Review by Paul Burch
January 17th, 2018
Radio Host: “Life in New York is difficult…”
In the way a lot of American crime thrillers depict their corrupt characters like a pastiche of archetypes rather than three-dimensional people going through hourly struggles. KAFOU, however, operates like a westernized crime thriller. There isn’t much by way of restraint in the way it depicts its characters but writer-director Bruno Mourral chooses to embrace every close-up to a spinning tire and feature the absurdity of the clichés whenever he gets the chance (in one moment, while requesting a phone number from a hostage, one of the leads explains the automated system to the other). I think the best way to approach KAFOU is on terms of playing tongue-in-cheek. Due to this, it not only makes different cultures blend into cohesive absurdity but it also shades the film with a political bent. How the radio broadcast in the background of the opening scene doesn’t entirely sit on being the most subtle, it still sets up the rest of the film and its more subtle approaches. There are phone calls that exposit how Haitian Voodoo comes into play but beyond that, the rest of processing “kafou” within confines of the small story and its remote location ask the viewer to reflect and process what it all entails in its eventual - i.e. very brutal and ironic - payoff.
Mourral places us immediately into the action, operating like a short film that had the audacity to overcome its welcome. Rather than simply letting the symbols of the sequence fade in the background, the anger in this particular voice comes through with how patient it is for the viewer. In fact, reaching the end of the cold opening, there’s a sign of contempt and empathy in equal doses that’s rarely felt in the genre (the central lead is literally breaking the fourth wall and staring at the audience). KAFOU takes place in Haiti, in the capitol of Port-au-Prince. It starts within a dry cleaning facility, where “the boss” (in government uniform) eats crudely at his desk next to a glass cube, pictures of Mother Theresa and a dust-covered fan; he sun-alludes halos behind the heads of politicians within the pictures almost to solidify them as omniscient gods rather than flesh and blood. Our heroes stand in silence waiting; one of them sporting colorful sunglasses and an up-down shirt.
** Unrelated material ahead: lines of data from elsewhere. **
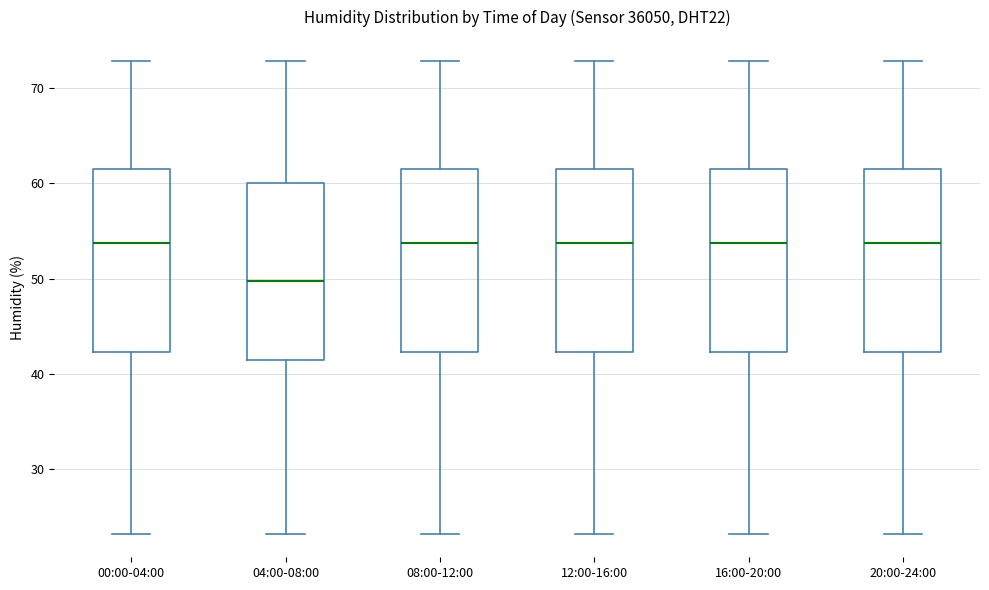

Where does the median line of the box for 08:00-12:00 sit on the y-axis? The values are not printed on the chart, so give them approximately, as read against the axis.

54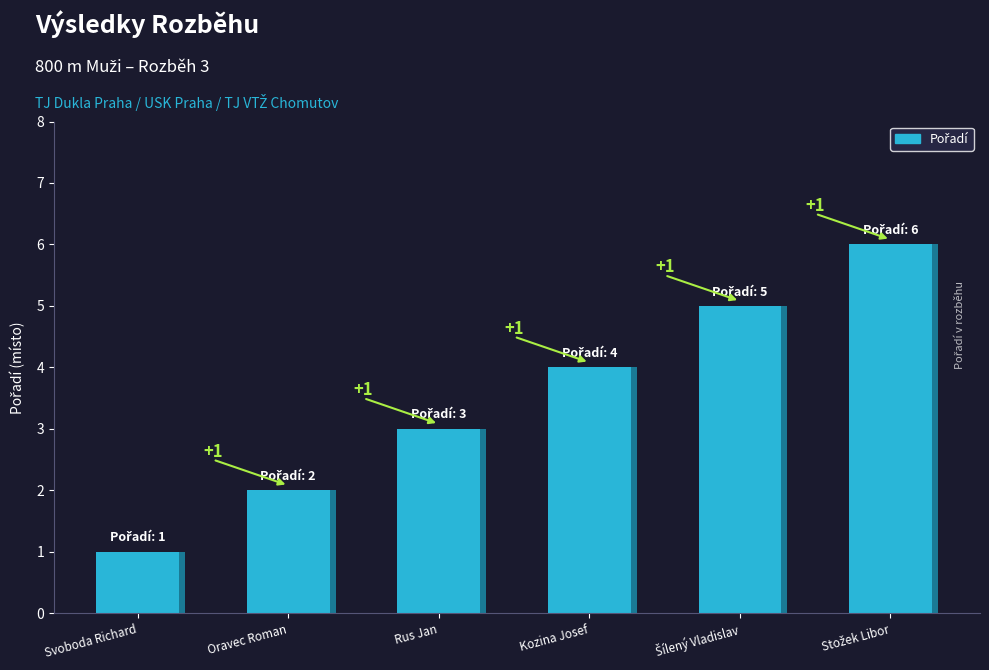

Rank the categories by value from highest to lowest.

Stožek Libor, Šílený Vladislav, Kozina Josef, Rus Jan, Oravec Roman, Svoboda Richard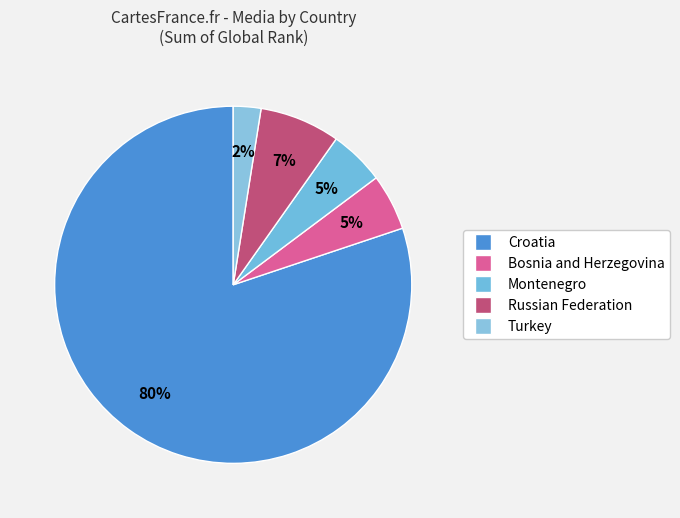

Which category has the biggest portion of the pie?

Croatia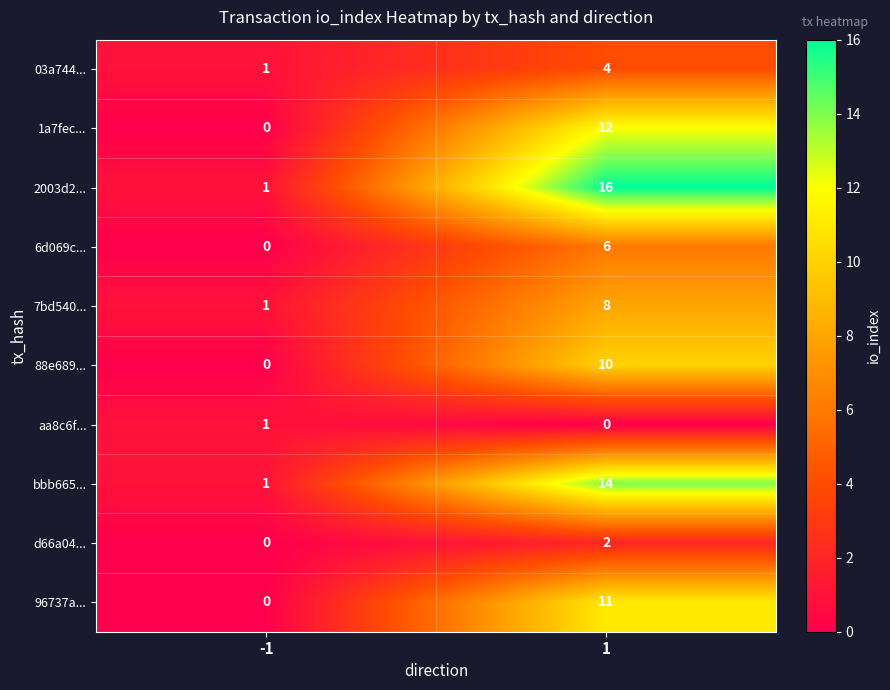

What is the sum of the 7bd540... values at 1 and -1?

9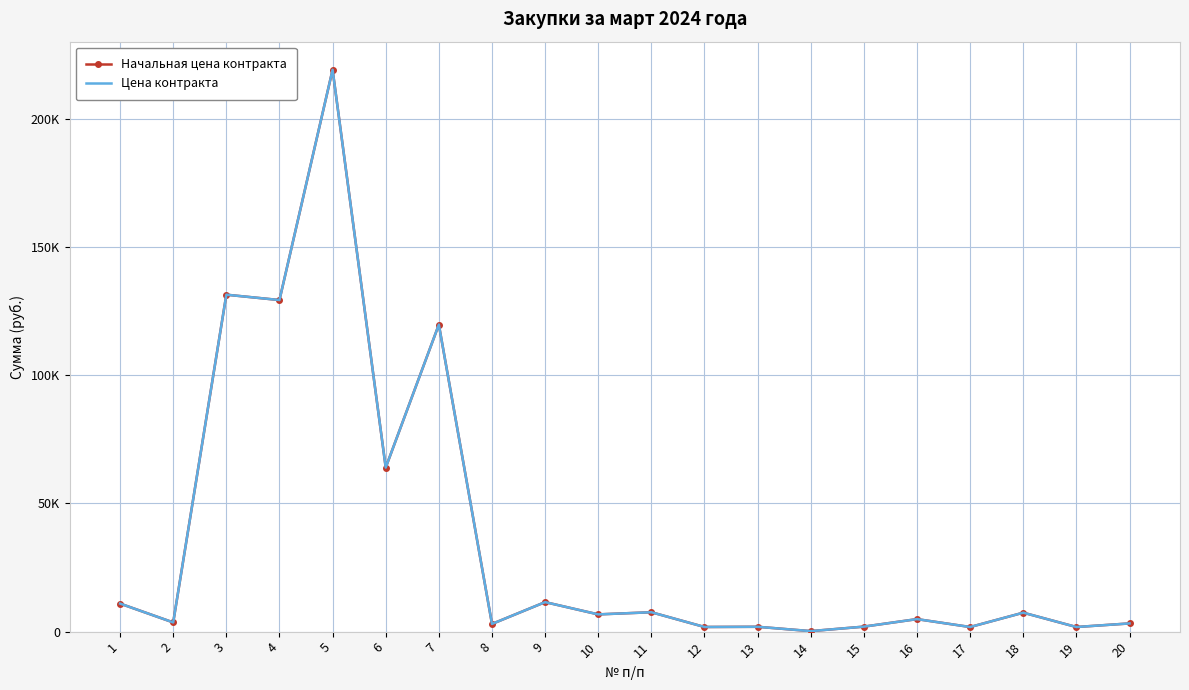

What is the value of the Цена контракта point at the 14th from the left?

200.0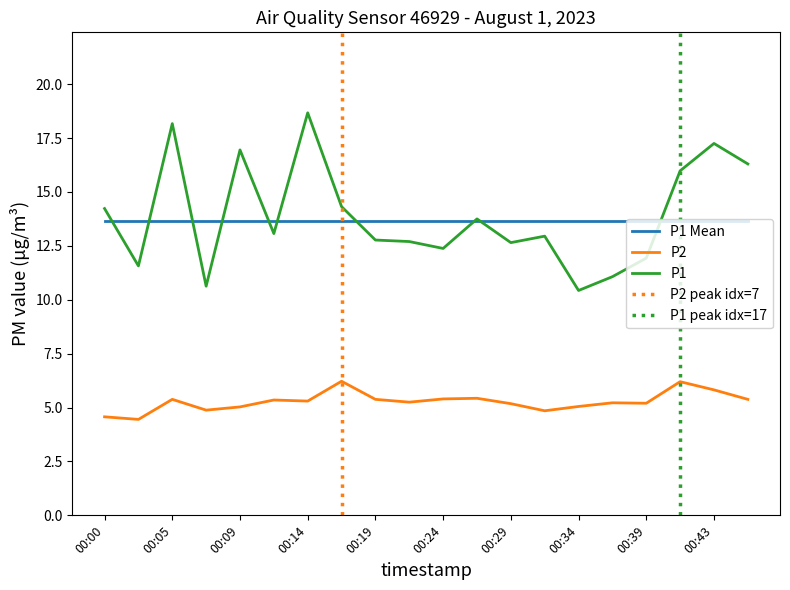

Is the value of P1 at 00:29 greater than the value of P2 at 00:00?

Yes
They’re to deliver a “package”, in the typical MacGuffin way we’re accustomed to in American films of this nature. This setup brings up the legend of the title and thus the rest of the film (which mainly takes place in an alley within the Port-au-Prince slums) becomes less about how serious we take these conventions and interested more in how they’re subverted for the benefit of both Mourral’s rage and defiance. The “boss” is akin more to a figurehead in John Milton’s Paradise Lost than anything we’d associate with a Michael Bay villain.
KAFOU has less to do with your standard action flick and more to due with film critic Ignatiy Vishnevetsky’s coining of the term “vulgar auteurism”. Taking the auteur theory itself a step further, him and many other accomplished critics felt that some genre filmmakers were often maligned even when they provided some kind of sociopolitical substance. It’s called vulgar because of the subversion rather than the pandering to the ideals of what the conventions of the action film usually entail. These filmmakers are hellbent on destroying these conventions in the same way Jean-Luc Godard and Jacques Rivette wanted to desecrate the concepts of “good cinema” when it came to Hollywood and its over-sentimental and artificial “rules”. Bruno Mourral has it coded in the first few minutes, while the rest flirts on the border of supernatural horror and heated satire. The finale is entirely vulgar (bordering on “torture porn”) but to what extent after all of what’s come before it do we embrace it as funny? Paralleled with the opening sequence, they become thematically glued together in a way that acts as bookends. “You were going to shoot him?” the boss says after some familiar psychological mind games (a showcase of power). At the end a person is killed but it’s done through chaos and anarchy, leaving “pure” cinema off the table (and its equally about power).
Summarizing the density of KAFOU's screenplay entails rambling. The concept of power comes into play in a moment revolving around police stopping by. It’s played theatrically, almost like Greek tragedy or maybe even a fairy tale. Adding the pretense of magick into this only increases the odds that there’s something more going on; something out of reach. In one shot, the camera pans above the streets of Port-au-Prince like its from the perspective of God as lights flicker on and screams increase from the woken citizens. This establishes a film more about the whole rather than a few. By turning the highly westernized notions of violence and belief principles of action cinema to a place of reality, Mourall has dissected a lot of the perspective’s artifice. He draws you in with the conventions but then spits you right the back out. KAFOU operates like a introspective voodoo spell itself; baiting the viewer in, holding them in suspense, and then using a boulder to smash the head.